Tumulty is also declaring that Candidate Clinton is facing a higher bar next Monday. Before the first debate of Campaign 2000, mainstream pundits spent so much time driving down expectations for Candidate Bush that they were openly laughing about it in the days before that debate.

Three days before that crucial debate, Brit Hume laughingly described the way expectations had been lowered for Candidate Bush. According to Hume, the run-up to this first debate “helped to beat the expectations down, which are now in the case of George W. Bush so low that if he gets through it without drooling that he will have thought to have done well, or at least better than some expected.”

It's fairly clear that Hume was discussing the way expectations for Candidate Bush had been lowered by major pundits. A few other pundits mocked this journalistic procedure back then. But Tumulty was playing the same old game this morning.

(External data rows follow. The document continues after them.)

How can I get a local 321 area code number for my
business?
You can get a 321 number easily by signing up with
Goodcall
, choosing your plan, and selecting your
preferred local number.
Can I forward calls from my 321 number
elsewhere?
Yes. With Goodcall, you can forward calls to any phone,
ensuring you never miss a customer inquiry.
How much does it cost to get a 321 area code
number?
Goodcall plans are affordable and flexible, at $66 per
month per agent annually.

In this game, pundits set different expectations for the candidates before the debate. They set the bar of expectations higher for one candidate, lower for the other. Often, this setting of expectations will affect the way the debate is judged, not by any actual voters, but by the press corps itself.

Making matters worse, Tumulty supports her thesis with a Standard Press Corps Story about that first Bush-Gore debate—a Standard Story which eliminates what the press corps did after five surveys all declared that, in the opinion of voters who watched the debate, Candidate Gore had "won."

If you couldn't observe what our press corps does, you'd think such conduct couldn't exist. On Monday, we'll extend these thoughts, noting the way the career liberal world has endlessly enabled and accepted this mainstream press conduct.

Yesterday, Krugman complained, making some very good points as he did. These complaints come very late in the game, a game of some twenty-plus years.